Il est devenu de notoriété publique qu'à chaque manifestation commémorative de la Guerre d'Algérie, ou à chaque turbulence nuageuse avec l'ancienne colonie, des voix pourtant antagonistes jusque là, s'élèvent pour convoquer le sort « dramatique » qu'ont connu les supplétifs de l'ordre colonial à son crépuscule. Les plus gros massacres ont plutôt eu pour théâtre, Bab-El-Oued et la rue d'Isly sous les balles de l'armée française elle-même. Les victimes en étaient principalement les ultras de l'OAS (organisation de l'armée secrète) du général Salan. D'ailleurs, c'est cette dernière qui, dans sa folie meurtrière a usé du meurtre ciblé et du plasticage. L'ouradour du port d'Alger sur les dockers et le canardage matinal des femmes de ménage et des petites gens sont inscrits à jamais au palmarès macabre de Ortiz et consorts. N'est ce pas ce dernier qui a été difficilement dissuadé par le Dr Chawki Mostefai, après d'âpres négociations, pour ne pas faire sauter Alger dont les égouts étaient bourrés de TNT de Belcourt à Bab-El- Oued ? Les harkis, cette ancienne chair à canon, devient à chaque rendez-vous électoral français, une denrée d'échange dans ce troc nauséabond. Dans sa contribution sur le sujet, publiée par TSA en date du 2/4/2016, Rachid Boudjedra en dit en substance : « Mais avec ce chiffre de 150 000 harkis assassinés après l'indépendance, la France officielle et officieuse veut faire oublier le sort qu'elle a elle-même réservé aux harkis qu'elle avait amenés dans ses bagages et qu'elle avait installés dans de véritables camps de concentration. Cette machination est ridicule dans la mesure où la France est mal placée pour soulever de tels problèmes parce qu'elle n'a pas eu de pitié, ni de contrition pour ses propres collabos exécutés en masse en 1945 ! Mais pour mieux comprendre cette « affaire » de harkis, il faut lire l'excellent ouvrage de Pierre Daum consacré à ces « harkis » ».

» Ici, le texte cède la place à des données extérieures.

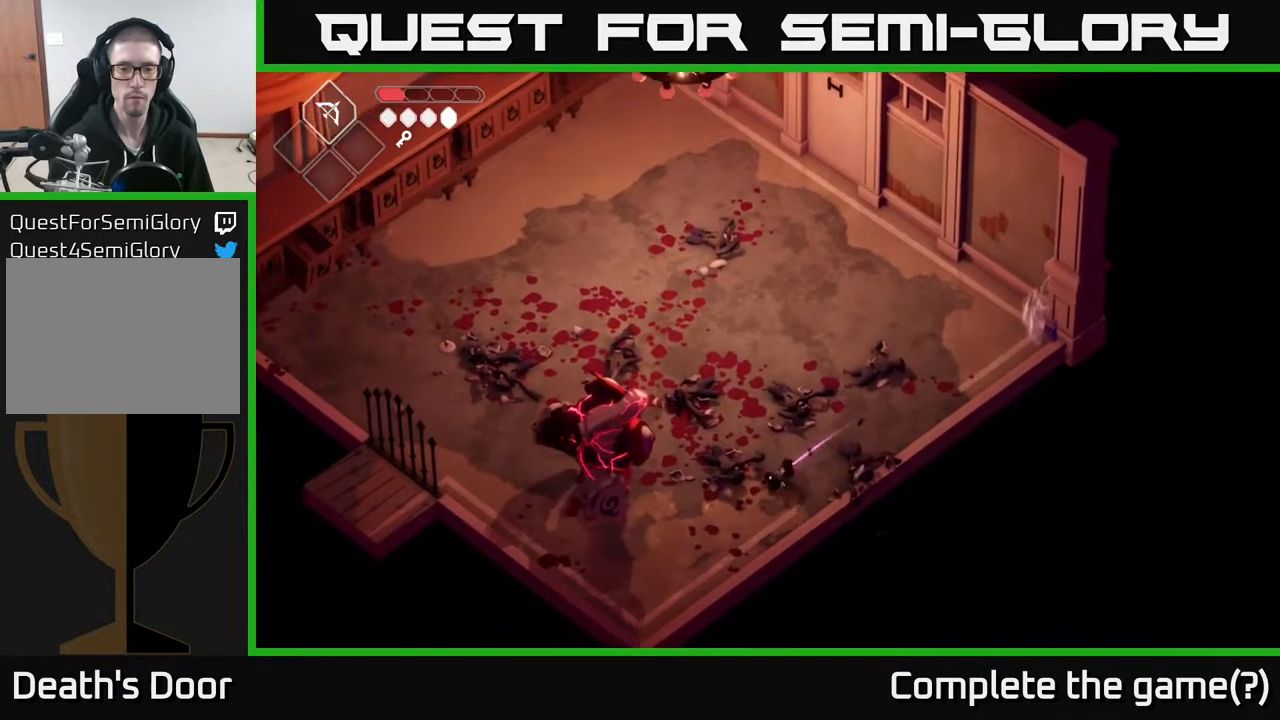
{"buttons": ["L2"], "left_stick": "left", "right_stick": "center", "events": [[50, "left_stick", "up-left"], [67, "L2", "down"], [133, "B", "down"], [133, "left_stick", "left"], [467, "B", "up"]]}
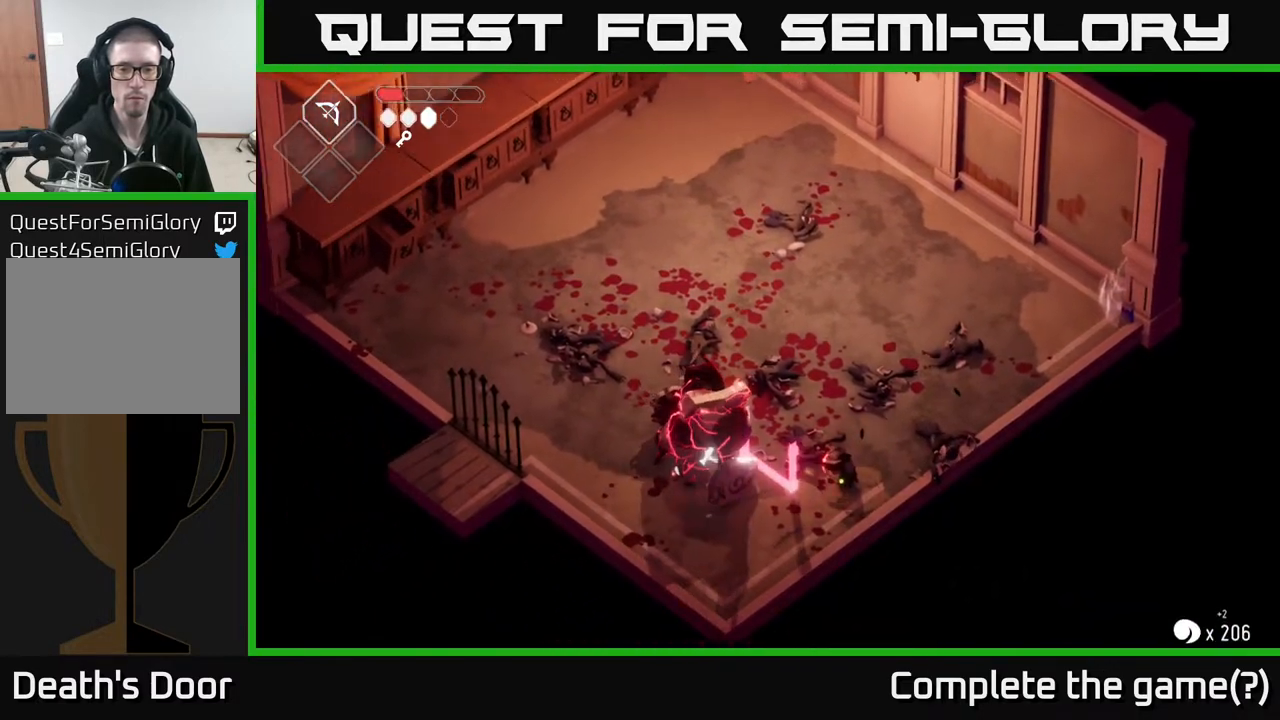
{"buttons": ["B", "L2"], "left_stick": "left", "right_stick": "center", "events": [[117, "B", "down"]]}
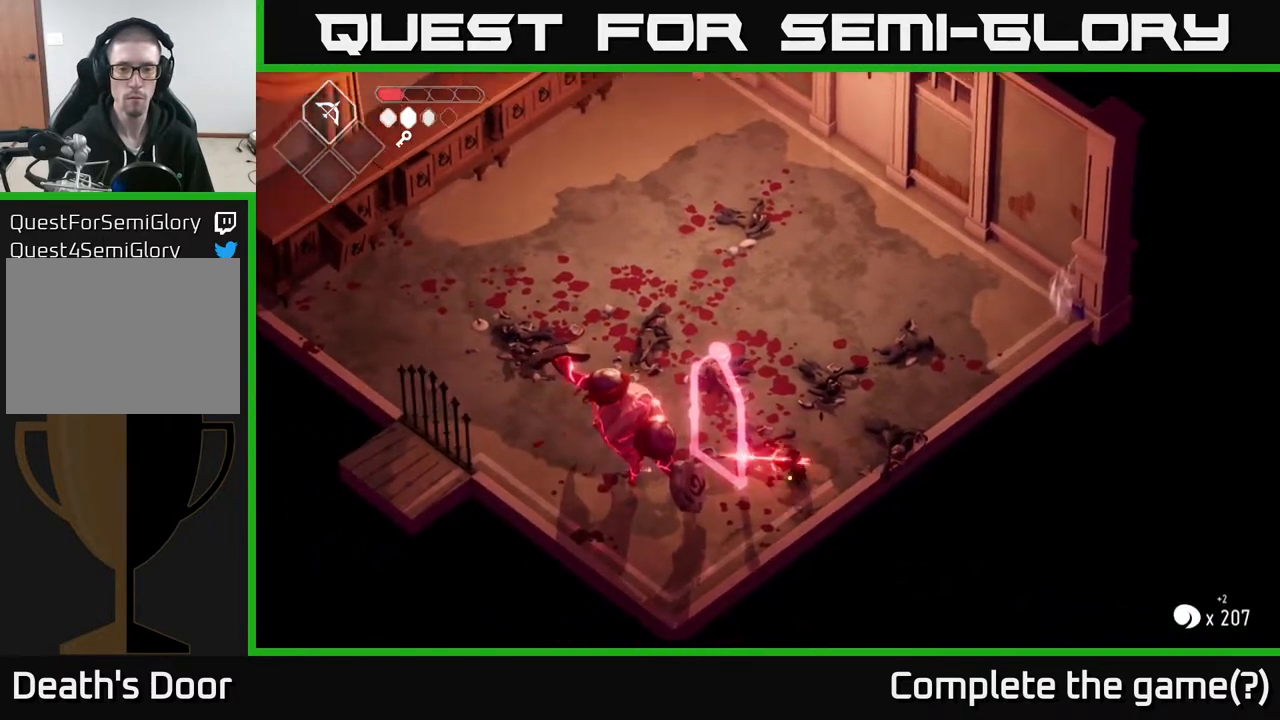
{"buttons": [], "left_stick": "up-right", "right_stick": "center", "events": [[17, "B", "up"], [250, "L2", "up"], [250, "left_stick", "right"], [317, "A", "down"], [317, "left_stick", "up-right"], [483, "A", "up"]]}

Les reproches qu'on fait souvent, à l'ancienne victime de la colonisation sur la rive nord de la Méditerranée, relèvent plus de l'entêtement absurde que de la reconnaissance apaisée des torts exercés sur elle. Ils ressemblent à s'y méprendre à ceux que l'on fait à la femme violée. Disqualifiée de son statut de victime, elle devra vivre stoïquement la stigmatisation collective et le regard désapprobateur de son propre entourage. Quant au violeur, il s'érigera, toute honte bue, en chevalier sans peur et sans reproche. En consentant à faire amende honorable pour reconnaitre ses propres méfaits coloniaux, la France de Clémenceau ne fera que lustrer un passé universaliste terni par de voraces ambitions d'hommes politiques en mal de conquêtes exotiques. Mais rien n'est moins sûr en suggérant cette hypothèse, car si les conquêtes d'alors se sont faites sous la bannière des croisés et sous le feu de catapultes, celles des temps modernes se font sous l'étendard des droits de l'Homme et le feu des drones. L'Assemblée nationale française n'a-t-elle pas votée, en 2005, cette loi scélérate sublimant les bienfaits de la colonisation ? Le président Jacques Chirac, n'a pu qu'en réduire, un tant soi peu, les méfaits dévastateurs sur les anciennes colonies ; mais le mal était déjà fait.